A faithful repeat of all the records, with no image kept, is the required answer.
-- INPUT RECORDS follows --
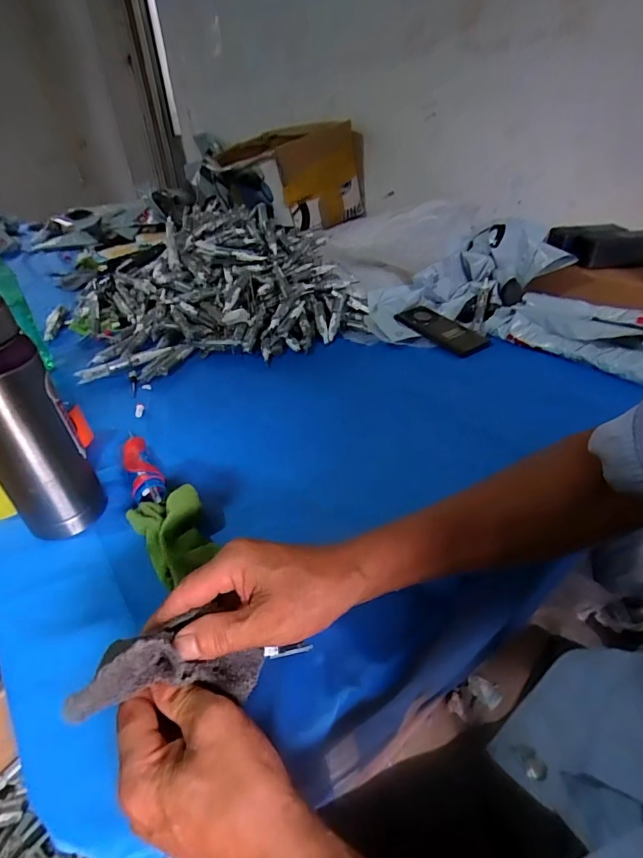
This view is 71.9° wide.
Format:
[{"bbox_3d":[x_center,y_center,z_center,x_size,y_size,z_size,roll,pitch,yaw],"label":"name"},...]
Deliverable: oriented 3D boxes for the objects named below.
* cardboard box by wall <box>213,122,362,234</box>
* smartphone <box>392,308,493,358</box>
[{"bbox_3d":[-0.111,-0.773,1.348,0.346,0.243,0.416,-29,43,-32],"label":"cardboard box by wall"},{"bbox_3d":[0.208,-0.172,0.772,0.077,0.007,0.164,-33,53,-27],"label":"smartphone"}]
-- INPUT RECORDS concluded --
FINISHED TASK:
This view is 71.9° wide.
Format:
[{"bbox_3d":[x_center,y_center,z_center,x_size,y_size,z_size,roll,pitch,yaw],"label":"name"},...]
Deliverable: oriented 3D boxes for the objects named below.
* cardboard box by wall <box>213,122,362,234</box>
* smartphone <box>392,308,493,358</box>
[{"bbox_3d":[-0.111,-0.773,1.348,0.346,0.243,0.416,-29,43,-32],"label":"cardboard box by wall"},{"bbox_3d":[0.208,-0.172,0.772,0.077,0.007,0.164,-33,53,-27],"label":"smartphone"}]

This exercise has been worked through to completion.